The urgency of this work reveals itself in the daily lives of students and educators. Schools cannot do this alone. Teachers should not carry this alone. And organizations like World Savvy cannot sustain this work without the support of the community, funders, and partners who share our belief that education is more than instruction. It is the foundation for agency, dignity, and civic engagement. By investing in these capacities now, we ensure that learning environments remain places of connection, possibility, and resilience, even in the face of disruption.
I also know from experience how moments like what Minnesota and the United States are facing can ripple through communities and education systems. Political unrest, targeted enforcement, and fear erode trust in schools, destabilize workforces, and disrupt the routines that make learning possible. Educators face burnout, students face uncertainty, and entire districts can struggle to maintain stability. That is why our approach is both immediate and systemic. Through our whole-community and district-level work, we strengthen adult capacity, build relational trust, and create frameworks that allow schools to sustain learning today while positioning systems to withstand future disruptions. Meeting the moment requires attention to the urgent needs of students and educators, but it also demands foresight, planning, and the adaptation of practices and policies that preserve and improve the quality of life for every person in our communities.
What guides us is the conviction that young people are not passive recipients of history. They are meaning-makers, bridge-builders, and active participants in shaping the future. Minnesota is at a pivotal moment. We can allow disruption to fracture learning and belonging, or we can invest in the practices, relationships, and skills that allow schools to be places where inquiry, care, and connection thrive. World Savvy chooses the latter, because the future is not something that happens to young people. It is something they are building every day through the questions they ask, the stories they tell, and the courage they bring to learning how to live together in an interconnected, challenging, and beautiful world.

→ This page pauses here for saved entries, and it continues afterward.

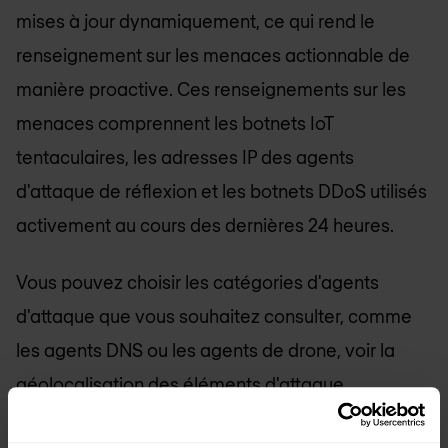
mises à jour dynamiquement, ce qui rend le
renseignement sur les menaces actionnable de
manière proactive. Ces renseignements sur les
menaces comprennent les botnets IoT
tentaculaires, les adresses IP des agents
d'attaque de réflexion et les botnets DDoS utilisés
activement au cours des dernières 24 heures.
Vous pouvez choisir les catégories d'agents
d'attaque que vous souhaitez consulter, comme
les agents DNS ou les agents de drone, voir la
géolocalisation des éléments d'attaque
potentiels, et vérifier les entrées qui ont été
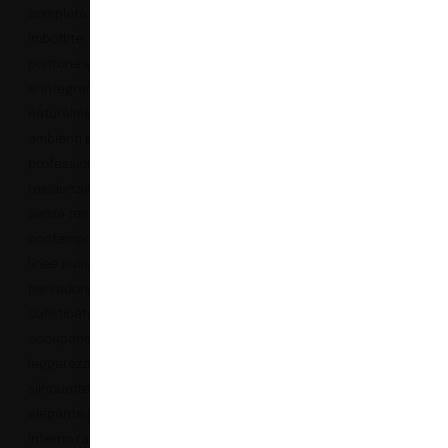
completa di sedute
imbottite: sedie,
poltrone e sgabelli che
si integrano
naturalmente in
ambienti pubblici,
professionali e
residenziali. Elementi
senza tempo,
contemporanei e dalle
linee pulite, che
pervadono di un mood
sofisticato i luoghi che
occupano, creando
leggerezza visiva. La
silhouette sobria ed
elegante avvolge un
interno raffinato con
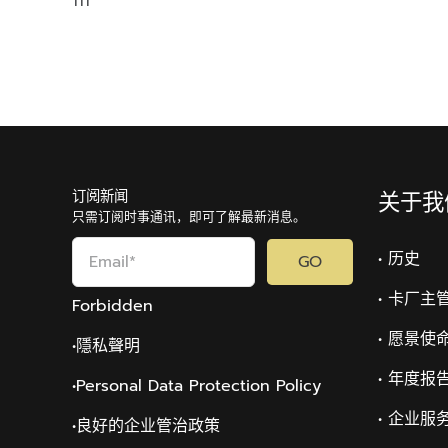
111
订阅新闻
关于我
只需订阅时事通讯，即可了解最新消息。
• 历史
GO
• 卡厂主
Forbidden
• 愿景使
•隱私聲明
• 年度报
•Personal Data Protection Policy
• 企业服
•
良好的企业管治政策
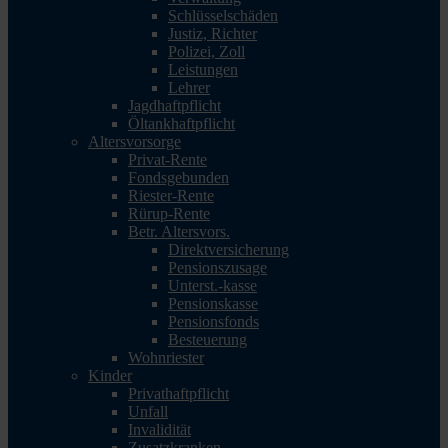
Schlüsselschäden
Justiz, Richter
Polizei, Zoll
Leistungen
Lehrer
Jagdhaftpflicht
Öltankhaftpflicht
Altersvorsorge
Privat-Rente
Fondsgebunden
Riester-Rente
Rürup-Rente
Betr. Altersvors.
Direktversicherung
Pensionszusage
Unterst.-kasse
Pensionskasse
Pensionsfonds
Besteuerung
Wohnriester
Kinder
Privathaftpflicht
Unfall
Invalidität
Zusatzkranken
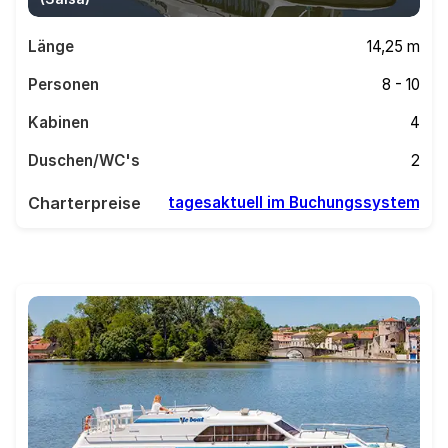
Länge
14,25 m
Personen
8 - 10
Kabinen
4
Duschen/WC's
2
Charterpreise
tagesaktuell im Buchungssystem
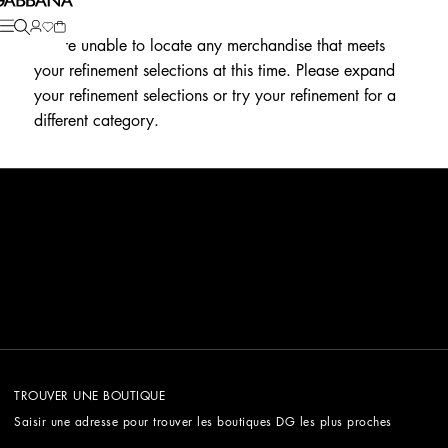
We're unable to locate any merchandise that meets
your refinement selections at this time. Please expand
your refinement selections or try your refinement for a
different category.
TROUVER UNE BOUTIQUE
Saisir une adresse pour trouver les boutiques DG les plus proches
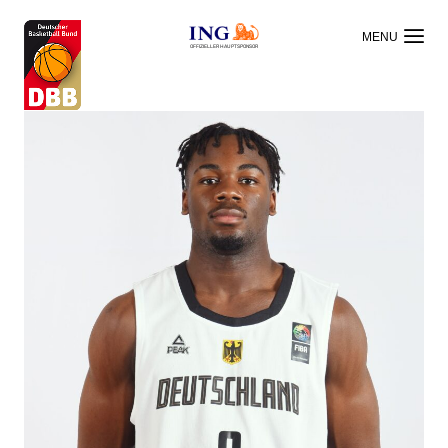
OFFIZIELLER HAUPTSPONSOR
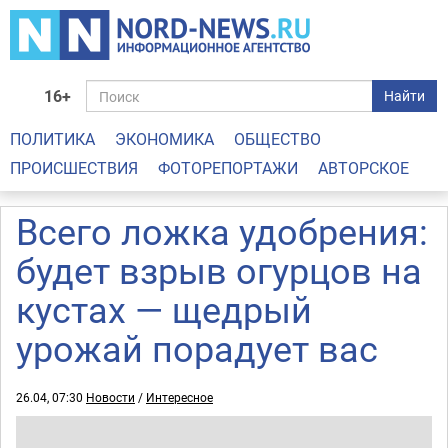
16+
Найти
ПОЛИТИКА
ЭКОНОМИКА
ОБЩЕСТВО
ПРОИСШЕСТВИЯ
ФОТОРЕПОРТАЖИ
АВТОРСКОЕ
Всего ложка удобрения:
будет взрыв огурцов на
кустах — щедрый
урожай порадует вас
26.04, 07:30
Новости
/
Интересное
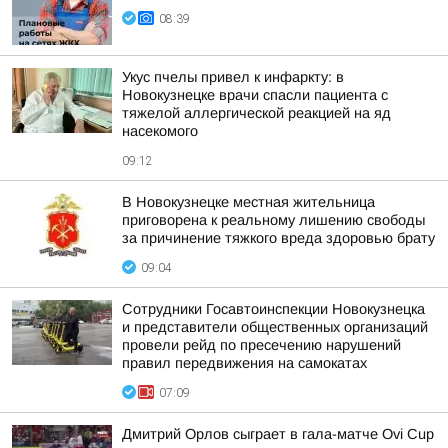
08:39
Укус пчелы привел к инфаркту: в
Новокузнецке врачи спасли пациента с
тяжелой аллергической реакцией на яд
насекомого
09:12
В Новокузнецке местная жительница
приговорена к реальному лишению свободы
за причинение тяжкого вреда здоровью брату
09:04
Сотрудники Госавтоинспекции Новокузнецка
и представители общественных организаций
провели рейд по пресечению нарушений
правил передвижения на самокатах
07:09
Дмитрий Орлов сыграет в гала-матче Ovi Cup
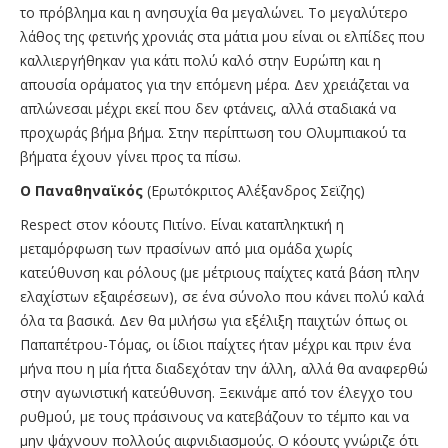
το πρόβλημα και η ανησυχία θα μεγαλώνει. Το μεγαλύτερο
λάθος της φετινής χρονιάς στα μάτια μου είναι οι ελπίδες που
καλλιεργήθηκαν για κάτι πολύ καλό στην Ευρώπη και η
απουσία οράματος για την επόμενη μέρα. Δεν χρειάζεται να
απλώνεσαι μέχρι εκεί που δεν φτάνεις, αλλά σταδιακά να
προχωράς βήμα βήμα. Στην περίπτωση του Ολυμπιακού τα
βήματα έχουν γίνει προς τα πίσω.
Ο Παναθηναϊκός
(Ερωτόκριτος Αλέξανδρος Σεϊζης)
Respect στον κόουτς Πιτίνο. Eίναι καταπληκτική η
μεταμόρφωση των πρασίνων από μια ομάδα χωρίς
κατεύθυνση και ρόλους (με μέτριους παίχτες κατά βάση πλην
ελαχίστων εξαιρέσεων), σε ένα σύνολο που κάνει πολύ καλά
όλα τα βασικά. Δεν θα μιλήσω για εξέλιξη παιχτών όπως οι
Παπαπέτρου-Τόμας, οι ίδιοι παίχτες ήταν μέχρι και πριν ένα
μήνα που η μία ήττα διαδεχόταν την άλλη, αλλά θα αναφερθώ
στην αγωνιστική κατεύθυνση. Ξεκινάμε από τον έλεγχο του
ρυθμού, με τους πράσινους να κατεβάζουν το τέμπο και να
μην ψάχνουν πολλούς αιφνιδιασμούς. Ο κόουτς γνώριζε ότι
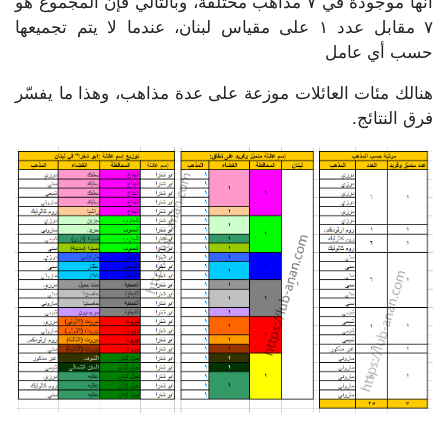
أنها موجودة في ٧ مذاهب مختلفة، وبالتالي فإن المجموع هو
٧ مقابل عدد ١ على مقياس لبنان، عندما لا يتم تجميعها
حسب أي عامل
هنالك مئات العائلات موزعة على عدة مذاهب، وهذا ما يفسّر
فرق النتائج.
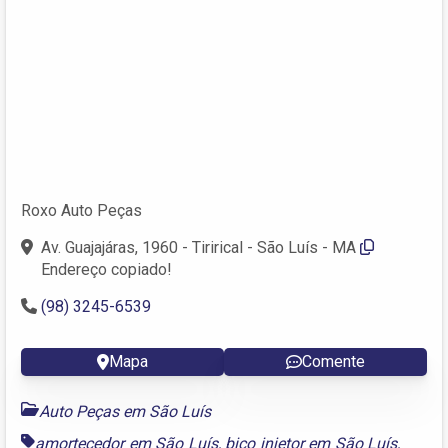
Roxo Auto Peças
Av. Guajajáras, 1960 - Tirirical - São Luís - MA
Endereço copiado!
(98) 3245-6539
Mapa
Comente
Auto Peças em São Luís
amortecedor em São Luís
,
bico injetor em São Luís
,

As a father of four children in Minnesota schools, and a member of the Somali community whose families and neighbors are living through this uncertainty, this work is deeply personal. Leading World Savvy in this moment means showing up not only as a CEO but as a parent, a community member, and someone who has experienced displacement and fear firsthand. I am guided every day by the knowledge that the decisions we make, the support we provide, and the care we offer matter not in theory, but in the real lives of students, educators, and families. This is why we meet this moment with intentionality, heart, and the full measure of our experience and commitment.